**PROBLEM REQUIREMENTS:**
Reproduce the listing below exactly, minus its pictures.
--- start of RECORDS SHOWN ---
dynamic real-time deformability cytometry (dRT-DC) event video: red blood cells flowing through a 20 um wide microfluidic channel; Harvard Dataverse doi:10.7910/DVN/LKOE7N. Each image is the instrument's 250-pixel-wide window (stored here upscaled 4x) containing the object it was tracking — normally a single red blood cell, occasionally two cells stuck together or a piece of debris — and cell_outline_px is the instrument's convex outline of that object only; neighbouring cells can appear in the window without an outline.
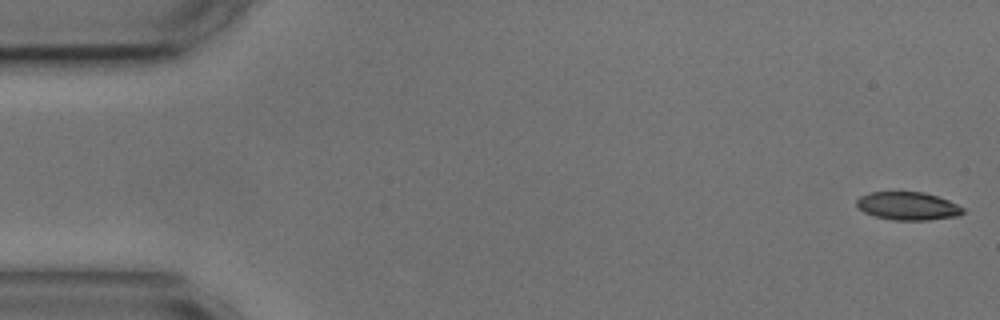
{"species": "common noctule bat (a hibernating species)", "species_latin": "Nyctalus noctula", "temperature_condition": "cold", "stored_images_in_passage": 55, "camera_frame_rate_fps": 3000, "um_per_image_px": 0.085, "animal": {"sex": "male", "body_mass_g": 17.9, "forearm_length_mm": 54.2}, "frame": {"image": 1, "passage_image": 1, "time_ms": 0.0, "image_size_px": [1000, 320], "cell_outline_px": [[964, 212], [960, 216], [928, 220], [896, 220], [876, 216], [864, 212], [856, 208], [856, 200], [860, 196], [872, 192], [924, 192], [948, 200], [964, 208]], "centroid_in_image_um": [77.16, 17.51], "position_along_channel_um": 7.8, "area_um2": 17.4}}
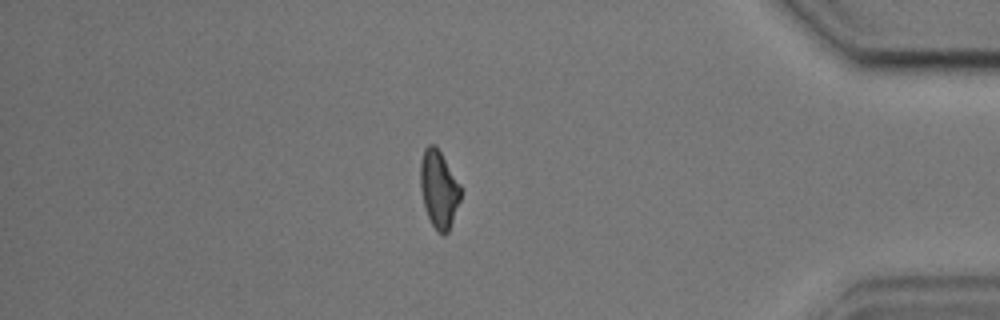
{"frame": {"image": 2, "passage_image": 47, "time_ms": 15.333, "image_size_px": [1000, 320], "cell_outline_px": [[460, 200], [448, 232], [444, 236], [432, 224], [424, 208], [420, 188], [420, 164], [424, 148], [428, 144], [436, 144], [460, 184]], "centroid_in_image_um": [37.28, 16.04], "position_along_channel_um": 397.9, "area_um2": 18.15}}
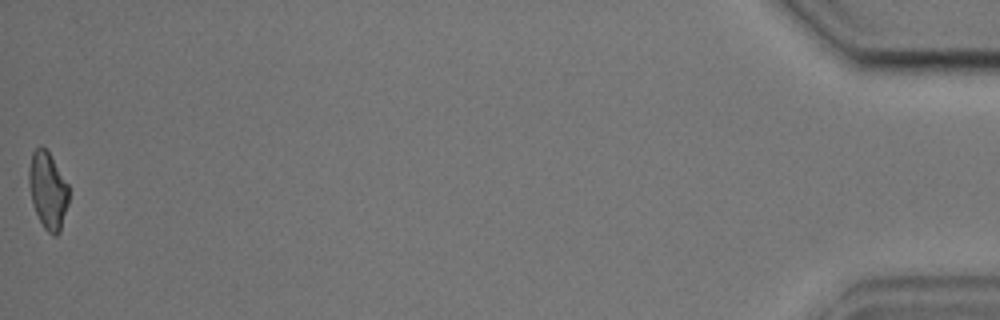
{"frame": {"image": 3, "passage_image": 55, "time_ms": 18.0, "image_size_px": [1000, 320], "cell_outline_px": [[68, 204], [60, 232], [56, 236], [52, 236], [44, 228], [32, 204], [28, 180], [28, 168], [32, 152], [40, 144], [48, 152], [68, 184]], "centroid_in_image_um": [4.05, 16.2], "position_along_channel_um": 431.1, "area_um2": 17.86}, "authors_computed_cell_mechanics": {"area_um2": 18.6694, "velocity_mm_per_s": 3.5937, "shape_relaxation_time_tau1_ms": 5.2307, "shape_relaxation_time_tau2_ms": 4.0685, "deformation_change_tau1": 0.1618, "deformation_change_tau2": 0.121}}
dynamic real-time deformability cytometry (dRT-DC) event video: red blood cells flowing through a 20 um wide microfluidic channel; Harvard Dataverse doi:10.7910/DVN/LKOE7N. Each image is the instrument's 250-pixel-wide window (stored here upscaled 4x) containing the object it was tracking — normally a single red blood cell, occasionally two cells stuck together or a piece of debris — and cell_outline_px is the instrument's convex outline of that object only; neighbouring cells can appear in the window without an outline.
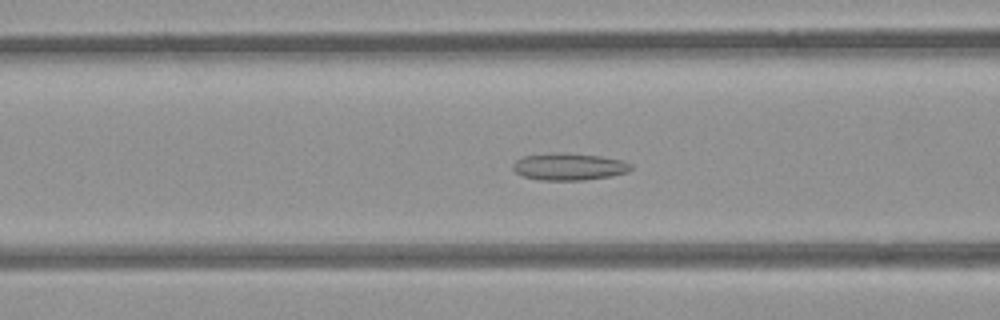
{"species": "common noctule bat (a hibernating species)", "species_latin": "Nyctalus noctula", "temperature_condition": "room temperature", "stored_images_in_passage": 55, "camera_frame_rate_fps": 3000, "um_per_image_px": 0.085, "animal": {"sex": "female", "body_mass_g": 21.9}, "frame": {"image": 1, "passage_image": 22, "time_ms": 7.0, "image_size_px": [1000, 320], "cell_outline_px": [[632, 168], [628, 172], [612, 176], [584, 180], [536, 180], [524, 176], [516, 172], [512, 168], [512, 164], [516, 160], [524, 156], [552, 152], [556, 152], [600, 156], [624, 160], [632, 164]], "centroid_in_image_um": [48.38, 14.17], "position_along_channel_um": 118.2, "area_um2": 18.79}}
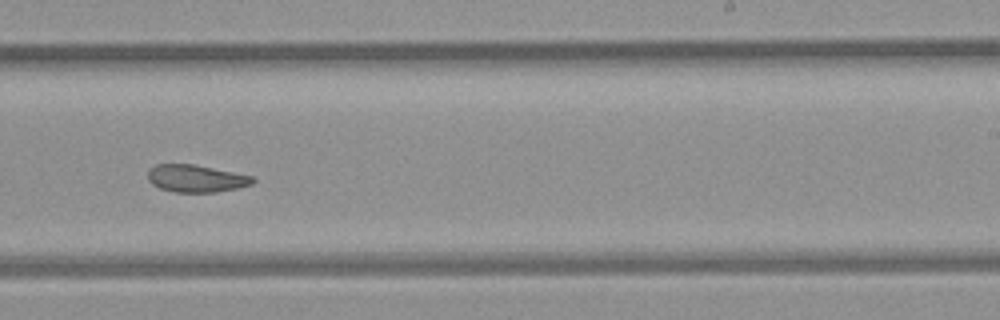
{"frame": {"image": 2, "passage_image": 34, "time_ms": 11.0, "image_size_px": [1000, 320], "cell_outline_px": [[256, 180], [252, 184], [236, 188], [216, 192], [176, 192], [160, 188], [152, 184], [148, 180], [148, 168], [156, 164], [192, 164], [252, 176]], "centroid_in_image_um": [16.63, 15.17], "position_along_channel_um": 272.4, "area_um2": 16.59}}
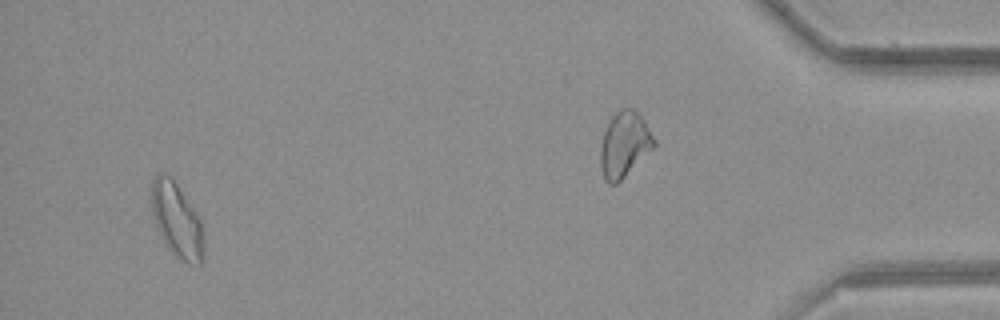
{"frame": {"image": 3, "passage_image": 52, "time_ms": 17.0, "image_size_px": [1000, 320], "cell_outline_px": [[204, 260], [200, 264], [188, 264], [176, 256], [168, 248], [156, 224], [152, 212], [152, 180], [160, 172], [172, 176], [200, 220], [204, 240]], "centroid_in_image_um": [15.05, 18.73], "position_along_channel_um": 420.1, "area_um2": 22.37}, "authors_computed_cell_mechanics": {"area_um2": 19.5364, "velocity_mm_per_s": 3.8488, "shape_relaxation_time_tau1_ms": null, "shape_relaxation_time_tau2_ms": 3.8711, "deformation_change_tau1": null, "deformation_change_tau2": 0.1085}}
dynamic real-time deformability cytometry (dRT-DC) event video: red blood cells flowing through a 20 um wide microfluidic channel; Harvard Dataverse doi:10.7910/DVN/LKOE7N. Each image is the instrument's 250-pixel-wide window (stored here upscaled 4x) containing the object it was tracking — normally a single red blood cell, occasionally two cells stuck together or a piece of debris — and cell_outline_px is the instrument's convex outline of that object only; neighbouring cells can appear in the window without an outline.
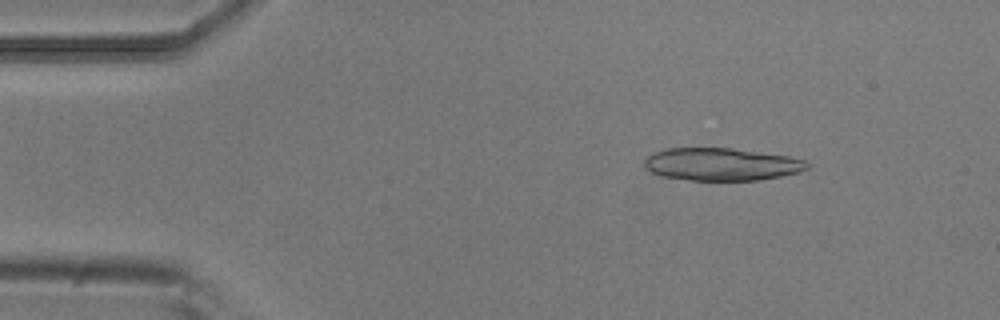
{"species": "common noctule bat (a hibernating species)", "species_latin": "Nyctalus noctula", "temperature_condition": "room temperature", "stored_images_in_passage": 4, "camera_frame_rate_fps": 3000, "um_per_image_px": 0.085, "animal": {"sex": "male", "body_mass_g": 20.5, "forearm_length_mm": 52.5}, "frame": {"image": 1, "passage_image": 1, "time_ms": 0.0, "image_size_px": [1000, 320], "cell_outline_px": [[808, 168], [800, 172], [760, 180], [688, 180], [664, 176], [652, 172], [644, 168], [644, 160], [652, 152], [664, 148], [732, 148], [788, 156], [804, 160], [808, 164]], "centroid_in_image_um": [61.29, 13.96], "position_along_channel_um": 23.7, "area_um2": 30.92}}
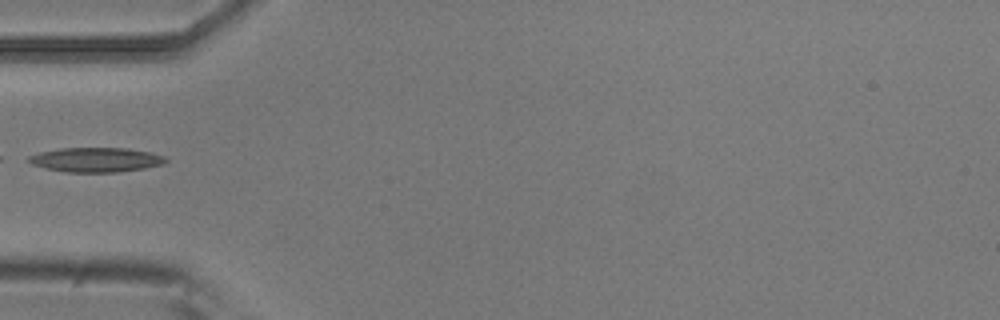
{"frame": {"image": 2, "passage_image": 4, "time_ms": 1.0, "image_size_px": [1000, 320], "cell_outline_px": [[168, 160], [164, 164], [144, 168], [116, 172], [64, 172], [32, 164], [24, 160], [28, 156], [40, 152], [60, 148], [128, 148], [148, 152], [164, 156]], "centroid_in_image_um": [8.13, 13.58], "position_along_channel_um": 76.9, "area_um2": 19.54}}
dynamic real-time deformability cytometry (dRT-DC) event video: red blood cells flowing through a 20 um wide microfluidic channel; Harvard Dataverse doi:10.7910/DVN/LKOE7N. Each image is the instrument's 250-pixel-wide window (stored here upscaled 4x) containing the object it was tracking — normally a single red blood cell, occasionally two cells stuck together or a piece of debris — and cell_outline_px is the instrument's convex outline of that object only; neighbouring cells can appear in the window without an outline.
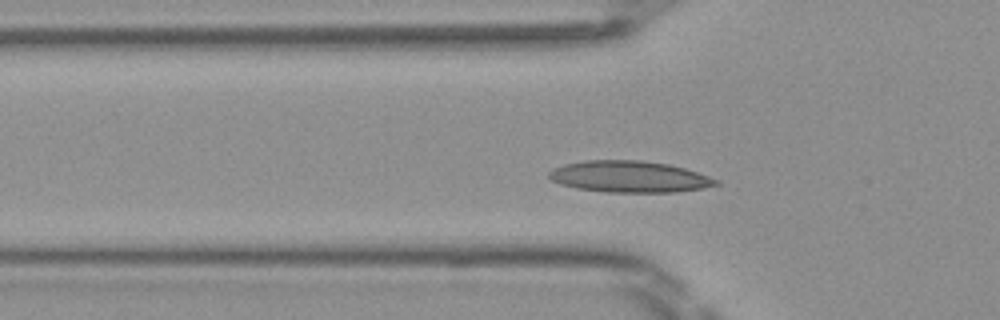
{"species": "Egyptian fruit bat (a non-hibernating species)", "species_latin": "Rousettus aegyptiacus", "temperature_condition": "room temperature", "stored_images_in_passage": 40, "camera_frame_rate_fps": 3000, "um_per_image_px": 0.085, "frame": {"image": 1, "passage_image": 10, "time_ms": 3.0, "image_size_px": [1000, 320], "cell_outline_px": [[704, 184], [692, 188], [588, 188], [576, 184], [576, 164], [656, 164], [676, 168], [700, 176]], "centroid_in_image_um": [53.94, 15.01], "position_along_channel_um": 71.9, "area_um2": 19.71}}
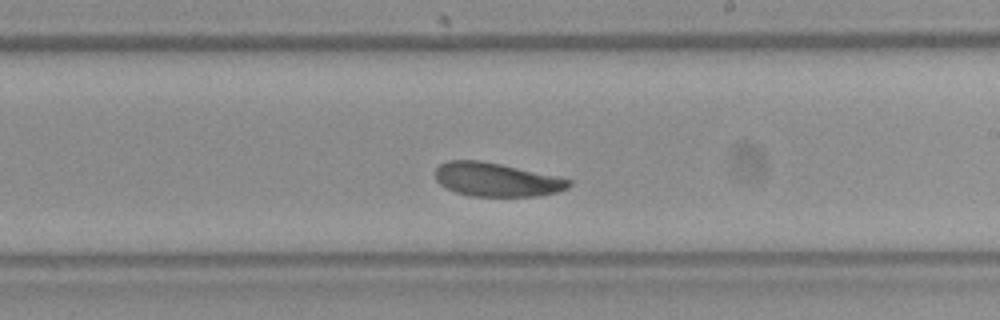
{"frame": {"image": 2, "passage_image": 23, "time_ms": 7.333, "image_size_px": [1000, 320], "cell_outline_px": [[568, 184], [560, 188], [544, 192], [464, 192], [456, 188], [440, 168], [448, 164], [488, 164], [508, 168], [564, 180]], "centroid_in_image_um": [42.34, 15.24], "position_along_channel_um": 246.7, "area_um2": 18.61}}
--- end of RECORDS SHOWN ---
**SOLUTION TO THIS PROBLEM:**
dynamic real-time deformability cytometry (dRT-DC) event video: red blood cells flowing through a 20 um wide microfluidic channel; Harvard Dataverse doi:10.7910/DVN/LKOE7N. Each image is the instrument's 250-pixel-wide window (stored here upscaled 4x) containing the object it was tracking — normally a single red blood cell, occasionally two cells stuck together or a piece of debris — and cell_outline_px is the instrument's convex outline of that object only; neighbouring cells can appear in the window without an outline.
{"species": "common noctule bat (a hibernating species)", "species_latin": "Nyctalus noctula", "temperature_condition": "cold", "stored_images_in_passage": 55, "camera_frame_rate_fps": 3000, "um_per_image_px": 0.085, "animal": {"sex": "male", "body_mass_g": 17.9, "forearm_length_mm": 54.2}, "frame": {"image": 1, "passage_image": 1, "time_ms": 0.0, "image_size_px": [1000, 320], "cell_outline_px": [[964, 212], [960, 216], [928, 220], [896, 220], [876, 216], [864, 212], [856, 208], [856, 200], [860, 196], [872, 192], [924, 192], [948, 200], [964, 208]], "centroid_in_image_um": [77.16, 17.51], "position_along_channel_um": 7.8, "area_um2": 17.4}}
{"frame": {"image": 2, "passage_image": 47, "time_ms": 15.333, "image_size_px": [1000, 320], "cell_outline_px": [[460, 200], [448, 232], [444, 236], [432, 224], [424, 208], [420, 188], [420, 164], [424, 148], [428, 144], [436, 144], [460, 184]], "centroid_in_image_um": [37.28, 16.04], "position_along_channel_um": 397.9, "area_um2": 18.15}}
{"frame": {"image": 3, "passage_image": 55, "time_ms": 18.0, "image_size_px": [1000, 320], "cell_outline_px": [[68, 204], [60, 232], [56, 236], [52, 236], [44, 228], [32, 204], [28, 180], [28, 168], [32, 152], [40, 144], [48, 152], [68, 184]], "centroid_in_image_um": [4.05, 16.2], "position_along_channel_um": 431.1, "area_um2": 17.86}, "authors_computed_cell_mechanics": {"area_um2": 18.6694, "velocity_mm_per_s": 3.5937, "shape_relaxation_time_tau1_ms": 5.2307, "shape_relaxation_time_tau2_ms": 4.0685, "deformation_change_tau1": 0.1618, "deformation_change_tau2": 0.121}}
dynamic real-time deformability cytometry (dRT-DC) event video: red blood cells flowing through a 20 um wide microfluidic channel; Harvard Dataverse doi:10.7910/DVN/LKOE7N. Each image is the instrument's 250-pixel-wide window (stored here upscaled 4x) containing the object it was tracking — normally a single red blood cell, occasionally two cells stuck together or a piece of debris — and cell_outline_px is the instrument's convex outline of that object only; neighbouring cells can appear in the window without an outline.
{"species": "common noctule bat (a hibernating species)", "species_latin": "Nyctalus noctula", "temperature_condition": "room temperature", "stored_images_in_passage": 55, "camera_frame_rate_fps": 3000, "um_per_image_px": 0.085, "animal": {"sex": "female", "body_mass_g": 21.9}, "frame": {"image": 1, "passage_image": 22, "time_ms": 7.0, "image_size_px": [1000, 320], "cell_outline_px": [[632, 168], [628, 172], [612, 176], [584, 180], [536, 180], [524, 176], [516, 172], [512, 168], [512, 164], [516, 160], [524, 156], [552, 152], [556, 152], [600, 156], [624, 160], [632, 164]], "centroid_in_image_um": [48.38, 14.17], "position_along_channel_um": 118.2, "area_um2": 18.79}}
{"frame": {"image": 2, "passage_image": 34, "time_ms": 11.0, "image_size_px": [1000, 320], "cell_outline_px": [[256, 180], [252, 184], [236, 188], [216, 192], [176, 192], [160, 188], [152, 184], [148, 180], [148, 168], [156, 164], [192, 164], [252, 176]], "centroid_in_image_um": [16.63, 15.17], "position_along_channel_um": 272.4, "area_um2": 16.59}}
{"frame": {"image": 3, "passage_image": 52, "time_ms": 17.0, "image_size_px": [1000, 320], "cell_outline_px": [[204, 260], [200, 264], [188, 264], [176, 256], [168, 248], [156, 224], [152, 212], [152, 180], [160, 172], [172, 176], [200, 220], [204, 240]], "centroid_in_image_um": [15.05, 18.73], "position_along_channel_um": 420.1, "area_um2": 22.37}, "authors_computed_cell_mechanics": {"area_um2": 19.5364, "velocity_mm_per_s": 3.8488, "shape_relaxation_time_tau1_ms": null, "shape_relaxation_time_tau2_ms": 3.8711, "deformation_change_tau1": null, "deformation_change_tau2": 0.1085}}
dynamic real-time deformability cytometry (dRT-DC) event video: red blood cells flowing through a 20 um wide microfluidic channel; Harvard Dataverse doi:10.7910/DVN/LKOE7N. Each image is the instrument's 250-pixel-wide window (stored here upscaled 4x) containing the object it was tracking — normally a single red blood cell, occasionally two cells stuck together or a piece of debris — and cell_outline_px is the instrument's convex outline of that object only; neighbouring cells can appear in the window without an outline.
{"species": "common noctule bat (a hibernating species)", "species_latin": "Nyctalus noctula", "temperature_condition": "room temperature", "stored_images_in_passage": 4, "camera_frame_rate_fps": 3000, "um_per_image_px": 0.085, "animal": {"sex": "male", "body_mass_g": 20.5, "forearm_length_mm": 52.5}, "frame": {"image": 1, "passage_image": 1, "time_ms": 0.0, "image_size_px": [1000, 320], "cell_outline_px": [[808, 168], [800, 172], [760, 180], [688, 180], [664, 176], [652, 172], [644, 168], [644, 160], [652, 152], [664, 148], [732, 148], [788, 156], [804, 160], [808, 164]], "centroid_in_image_um": [61.29, 13.96], "position_along_channel_um": 23.7, "area_um2": 30.92}}
{"frame": {"image": 2, "passage_image": 4, "time_ms": 1.0, "image_size_px": [1000, 320], "cell_outline_px": [[168, 160], [164, 164], [144, 168], [116, 172], [64, 172], [32, 164], [24, 160], [28, 156], [40, 152], [60, 148], [128, 148], [148, 152], [164, 156]], "centroid_in_image_um": [8.13, 13.58], "position_along_channel_um": 76.9, "area_um2": 19.54}}
dynamic real-time deformability cytometry (dRT-DC) event video: red blood cells flowing through a 20 um wide microfluidic channel; Harvard Dataverse doi:10.7910/DVN/LKOE7N. Each image is the instrument's 250-pixel-wide window (stored here upscaled 4x) containing the object it was tracking — normally a single red blood cell, occasionally two cells stuck together or a piece of debris — and cell_outline_px is the instrument's convex outline of that object only; neighbouring cells can appear in the window without an outline.
{"species": "Egyptian fruit bat (a non-hibernating species)", "species_latin": "Rousettus aegyptiacus", "temperature_condition": "room temperature", "stored_images_in_passage": 40, "camera_frame_rate_fps": 3000, "um_per_image_px": 0.085, "frame": {"image": 1, "passage_image": 10, "time_ms": 3.0, "image_size_px": [1000, 320], "cell_outline_px": [[704, 184], [692, 188], [588, 188], [576, 184], [576, 164], [656, 164], [676, 168], [700, 176]], "centroid_in_image_um": [53.94, 15.01], "position_along_channel_um": 71.9, "area_um2": 19.71}}
{"frame": {"image": 2, "passage_image": 23, "time_ms": 7.333, "image_size_px": [1000, 320], "cell_outline_px": [[568, 184], [560, 188], [544, 192], [464, 192], [456, 188], [440, 168], [448, 164], [488, 164], [508, 168], [564, 180]], "centroid_in_image_um": [42.34, 15.24], "position_along_channel_um": 246.7, "area_um2": 18.61}}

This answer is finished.